Today, the town is populated by slightly more than 2500 residents strewn across less than 900 households. That demographic alone places it squarely between a charming, sleepy village and Smalltown, America. Near the site of the former foundry, the former business center of town can still be seen along the intersection of Route 15 and Morris Farm Road. The former post office, grist mill and a number of other notable buildings can still be seen there today, albeit in different incarnations - mainly collectable and antique shops. My personal favorite was the former general store that is now home to the Millside Café.
The Millside Café is a quaint establishment that sits beside a picturesque babbling brook and somehow, retains the charming simplicity of a bygone era, even as traffic speeds by at a relentless pace along the heavily traveled Route 15. And even though this well traveled byway sits barely a dozen or so yards from the establishment's front door, the sound of speeding automobiles goes almost unnoticed as the serene setting takes prominence above all else.
Upon entering, we were greeted by a well-mannered server who allowed us to choose our own table. Of course, we chose one in the rear corner of the dining room which gave us a commanding view of the establishment, and one where our picture-taking would not impede upon the privacy of those around us. We sat and chatted, and over coffee gave the room something more than a cursory glance. Upon the well-worn wood floor that revealed previous layouts of the building's past incarnations, sat an eclectic array of mismatched tables and chairs that were artifacts and antiques from varied eras. There was a variety of baker's tables, kitchen tables and desks that ran the gamut of historical epochs. Baskets denoting different styles of American folk-craft hung from the plaster ceilings. Peripheral furniture ranged from early American china cabinets to colonial pantries. Even the salt and pepper shakers were mismatched, displaying an array of nostalgic design; several styles representative of those that sat on my grandparents' table when I was a child. For we lovers of history, this dining room was a sensory delight.
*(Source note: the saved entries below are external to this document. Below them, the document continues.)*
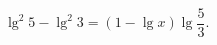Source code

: \begin{ex}[type=equation]
	\begin{condition}
		$\lg^2 5 - \lg^2 3 = (1 - \lg x)\lg \dfrac{5}{3}.$
	\end{condition}
\end{ex}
But in truth, we had come here to eat, not gawk. So over a second cup of coffee, we perused the Millside Café's breakfast menu.
The menu was filled with an ample array of your typical breakfast fare; pancakes, french toast, eggs and particularly, omelets - priced between 5 and 8 bucks each. And judging by the portions that went by our table en route to hungry patrons, it seemed to be everything one would expect from a hearty country-style breakfast.